Reforma

Pensão antecipada sem penalização vai chegar à CGA

Fotografia: António Pedro Santos/Lusa
Fotografia: António Pedro Santos/Lusa

prevê que regime entre em vigor a 1 de outubro. Sindicatos da função pública querem discutir regras em sede própria.

O governo vai estender o novo regime das pensões antecipadas sem penalização aos funcionários públicos que tenham começado a descontar antes dos 15 anos ou contem pelo menos 48 anos de carreira contributiva. Esta mudança ao Estatuto da Aposentação está incluída na proposta do diploma que define as regras da antecipação da idade da reforma, a que o Dinheiro Vivo teve acesso, e que está previsto entrar em vigor a 1 de outubro deste ano.

“Podem requerer a aposentação, independentemente de submissão a junta médica e sem prejuízo da aplicação da pensão unificada, os subscritores da Caixa Geral de Aposentações com, pelo menos, 60 anos de idade”, refere a proposta de diploma enviada aos parceiros sociais. Estes requerimentos são limitados aos funcionários públicos com 46 ou 48 anos de descontos – ou seja, nas mesmas condições dos trabalhadores do setor privado, para quem estas novas regras de antecipação da idade da reforma começaram a ser desenhadas.

Este alargamento é feito através de um aditamento ao Estatuto da Aposentação, sem que haja qualquer referência à eliminação da parte do artigo que permite as saídas para a reforma aos 55 anos de idade e 30 de serviço, e que estão sujeitas à penalização de 0,6% por cada mês de antecipação e ao corte do fator de sustentabilidade.

Excluídas das novas regras de aposentação por carreira longa ficam “os subscritores da CGA que beneficiam de regimes especiais em matéria de aposentação ou de reforma ou em matéria de regras de cálculo ou atualização de pensão, nomeadamente militares, polícias, carreiras de investigação e fiscalização do SEF, guardas prisionais, Polícia Judiciária, magistrados e embaixadores.

As centrais sindicais e os sindicatos da função pública foram unânimes na defesa de que os funcionários públicos com carreiras longas não fossem excluídos de um regime de saídas antecipadas, mas a solução agora proposta poderá suscitar reservas.
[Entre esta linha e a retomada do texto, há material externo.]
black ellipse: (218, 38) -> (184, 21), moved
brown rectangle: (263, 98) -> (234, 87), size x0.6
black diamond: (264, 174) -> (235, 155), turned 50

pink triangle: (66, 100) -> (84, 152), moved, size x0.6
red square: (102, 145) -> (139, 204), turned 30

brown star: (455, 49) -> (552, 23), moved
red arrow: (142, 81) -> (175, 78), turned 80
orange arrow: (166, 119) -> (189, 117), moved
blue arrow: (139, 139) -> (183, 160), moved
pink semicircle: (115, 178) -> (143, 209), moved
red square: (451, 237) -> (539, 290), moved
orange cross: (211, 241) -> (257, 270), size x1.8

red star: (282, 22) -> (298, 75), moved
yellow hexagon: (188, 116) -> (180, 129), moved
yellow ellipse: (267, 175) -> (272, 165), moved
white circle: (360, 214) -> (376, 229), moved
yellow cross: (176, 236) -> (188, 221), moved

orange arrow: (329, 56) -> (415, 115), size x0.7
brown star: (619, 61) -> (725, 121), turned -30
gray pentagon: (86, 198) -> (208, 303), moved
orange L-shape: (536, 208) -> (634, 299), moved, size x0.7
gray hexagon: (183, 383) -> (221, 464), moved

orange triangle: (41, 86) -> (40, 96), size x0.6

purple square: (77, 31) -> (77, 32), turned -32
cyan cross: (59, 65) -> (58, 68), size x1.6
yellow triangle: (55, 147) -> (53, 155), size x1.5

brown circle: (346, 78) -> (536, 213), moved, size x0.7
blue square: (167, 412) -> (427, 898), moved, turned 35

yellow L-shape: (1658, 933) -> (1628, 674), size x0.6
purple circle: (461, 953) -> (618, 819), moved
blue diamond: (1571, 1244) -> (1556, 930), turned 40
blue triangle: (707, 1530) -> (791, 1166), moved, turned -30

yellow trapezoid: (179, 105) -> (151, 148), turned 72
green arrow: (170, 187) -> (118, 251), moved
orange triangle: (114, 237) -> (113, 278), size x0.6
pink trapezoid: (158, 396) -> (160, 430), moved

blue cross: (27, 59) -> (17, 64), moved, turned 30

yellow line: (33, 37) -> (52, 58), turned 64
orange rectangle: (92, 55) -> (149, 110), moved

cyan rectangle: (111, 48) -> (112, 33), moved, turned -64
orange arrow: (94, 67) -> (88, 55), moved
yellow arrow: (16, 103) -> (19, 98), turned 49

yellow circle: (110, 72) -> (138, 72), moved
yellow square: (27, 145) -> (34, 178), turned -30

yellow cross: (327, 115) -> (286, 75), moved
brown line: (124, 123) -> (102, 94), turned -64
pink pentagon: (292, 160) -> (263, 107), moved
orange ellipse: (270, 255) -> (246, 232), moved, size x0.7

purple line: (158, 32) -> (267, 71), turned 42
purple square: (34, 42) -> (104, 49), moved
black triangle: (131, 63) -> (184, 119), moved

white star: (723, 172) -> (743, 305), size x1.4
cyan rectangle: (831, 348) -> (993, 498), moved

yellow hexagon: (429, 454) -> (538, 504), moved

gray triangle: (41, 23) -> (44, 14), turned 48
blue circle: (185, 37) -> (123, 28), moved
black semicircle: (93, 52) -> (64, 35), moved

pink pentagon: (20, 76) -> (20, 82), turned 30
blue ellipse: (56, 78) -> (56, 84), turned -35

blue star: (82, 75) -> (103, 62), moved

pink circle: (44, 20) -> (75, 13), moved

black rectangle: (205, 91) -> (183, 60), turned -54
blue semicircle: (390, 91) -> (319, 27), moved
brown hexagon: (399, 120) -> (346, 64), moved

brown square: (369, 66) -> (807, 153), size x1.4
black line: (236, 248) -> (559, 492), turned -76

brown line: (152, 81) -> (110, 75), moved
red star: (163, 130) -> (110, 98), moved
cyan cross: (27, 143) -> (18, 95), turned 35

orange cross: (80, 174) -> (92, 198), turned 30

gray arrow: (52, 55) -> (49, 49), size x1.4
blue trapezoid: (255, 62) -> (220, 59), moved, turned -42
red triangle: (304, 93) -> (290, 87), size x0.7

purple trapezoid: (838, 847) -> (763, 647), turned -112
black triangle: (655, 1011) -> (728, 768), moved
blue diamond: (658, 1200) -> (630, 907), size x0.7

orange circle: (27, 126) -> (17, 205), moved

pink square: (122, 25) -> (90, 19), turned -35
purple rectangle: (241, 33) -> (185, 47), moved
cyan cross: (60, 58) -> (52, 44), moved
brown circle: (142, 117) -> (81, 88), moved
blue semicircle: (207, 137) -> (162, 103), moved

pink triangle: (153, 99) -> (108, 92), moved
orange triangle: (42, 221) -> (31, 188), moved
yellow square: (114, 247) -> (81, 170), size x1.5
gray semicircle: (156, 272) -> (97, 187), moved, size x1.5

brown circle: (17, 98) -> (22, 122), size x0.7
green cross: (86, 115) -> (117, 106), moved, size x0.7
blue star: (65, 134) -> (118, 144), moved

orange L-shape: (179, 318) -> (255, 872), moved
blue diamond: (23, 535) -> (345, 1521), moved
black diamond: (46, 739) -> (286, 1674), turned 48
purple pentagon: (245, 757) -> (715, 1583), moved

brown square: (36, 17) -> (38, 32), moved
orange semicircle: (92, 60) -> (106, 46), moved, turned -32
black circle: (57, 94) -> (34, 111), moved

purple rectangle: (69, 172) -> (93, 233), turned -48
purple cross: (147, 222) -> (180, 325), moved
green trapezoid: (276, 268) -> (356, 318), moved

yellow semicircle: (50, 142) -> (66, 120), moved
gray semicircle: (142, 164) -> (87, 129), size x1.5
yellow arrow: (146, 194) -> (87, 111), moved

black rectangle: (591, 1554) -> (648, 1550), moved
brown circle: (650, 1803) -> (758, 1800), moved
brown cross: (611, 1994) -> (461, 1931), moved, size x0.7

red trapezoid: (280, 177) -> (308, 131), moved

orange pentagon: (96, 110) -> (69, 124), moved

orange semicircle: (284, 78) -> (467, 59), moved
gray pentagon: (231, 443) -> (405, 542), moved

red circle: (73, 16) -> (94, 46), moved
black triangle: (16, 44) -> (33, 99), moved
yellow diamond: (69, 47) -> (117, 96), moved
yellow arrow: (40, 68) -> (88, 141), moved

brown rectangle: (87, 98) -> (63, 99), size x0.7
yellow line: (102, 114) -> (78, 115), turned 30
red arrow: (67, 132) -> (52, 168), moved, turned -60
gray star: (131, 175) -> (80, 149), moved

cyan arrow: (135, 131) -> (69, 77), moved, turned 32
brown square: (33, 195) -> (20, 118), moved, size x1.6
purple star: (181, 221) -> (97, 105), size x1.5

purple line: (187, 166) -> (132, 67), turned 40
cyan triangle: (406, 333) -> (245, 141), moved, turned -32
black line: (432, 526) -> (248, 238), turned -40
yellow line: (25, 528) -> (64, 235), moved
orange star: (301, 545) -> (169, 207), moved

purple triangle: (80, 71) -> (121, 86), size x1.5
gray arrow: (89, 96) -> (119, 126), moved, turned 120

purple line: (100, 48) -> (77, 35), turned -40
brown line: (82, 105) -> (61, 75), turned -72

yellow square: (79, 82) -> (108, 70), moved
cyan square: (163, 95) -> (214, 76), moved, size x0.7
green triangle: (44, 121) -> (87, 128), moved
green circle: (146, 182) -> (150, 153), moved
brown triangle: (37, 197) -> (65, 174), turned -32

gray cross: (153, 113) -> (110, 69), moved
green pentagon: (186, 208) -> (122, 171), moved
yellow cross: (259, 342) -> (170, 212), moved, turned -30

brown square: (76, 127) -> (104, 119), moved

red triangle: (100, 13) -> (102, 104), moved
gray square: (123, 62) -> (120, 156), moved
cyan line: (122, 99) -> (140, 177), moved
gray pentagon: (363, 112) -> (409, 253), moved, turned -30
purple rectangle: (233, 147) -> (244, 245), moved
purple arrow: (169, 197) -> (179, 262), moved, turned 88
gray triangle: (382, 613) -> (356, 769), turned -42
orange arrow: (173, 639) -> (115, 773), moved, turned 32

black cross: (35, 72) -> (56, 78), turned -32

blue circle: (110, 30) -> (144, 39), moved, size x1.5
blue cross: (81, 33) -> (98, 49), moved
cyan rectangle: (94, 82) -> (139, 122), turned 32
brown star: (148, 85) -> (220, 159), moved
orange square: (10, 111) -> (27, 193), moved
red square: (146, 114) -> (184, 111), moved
José Abraão, secretário-geral da Federação dos Sindicatos da Administração Pública (Fesap), questionado pelo Dinheiro Vivo, refere que “sempre defendemos que deveria ser negociado para aplicação à administração pública um mecanismo de despenalização das reformas antecipadas das carreiras contributivas longas”, mas acrescenta que estas novas regras devem ser negociadas “em sede própria” – ou seja, com os sindicatos da função pública – e em diploma próprio. E vai abordar este assunto na próxima reunião com o ministro do Trabalho. Até porque quer saber quantos são os funcionários públicos que têm pelos menos 46 anos de descontos, receando que sejam em número reduzido e que esta alteração acabe por ser “inócua”.

Relativamente ao acesso por parte dos trabalhadores do setor privado à reforma antecipada sem penalização, a proposta de diploma segue o perfil negociado com os parceiros sociais. Neste contexto, o diploma estabelece as regras que permitem que sejam os anos de carreira contributiva de cada pessoa a determinar a sua saída para a reforma sem penalização e cria uma primeira fase de saídas para as muito longas carreiras contributivas.

O diploma elimina ainda os cortes aplicados às pensões de invalidez quando estas se transformam numa pensão de velhice. Esta alteração tinha sido exigida pelas centrais sindicais, tendo o secretário-geral da CGTP assumido, no final da última reunião da Concertação Social, que seria concretizada.

A proposta de decreto elimina, assim, o efeito do fator de sustentabilidade que é aplicado a estas pensões de invalidez quando o seu beneficiário atinge os 65 anos de idade. Os 65 anos deixam, de resto, de ser a idade de referência, passando a ser “a idade normal de acesso à pensão de velhice em vigor” e que atualmente é de 66 anos e 3 meses.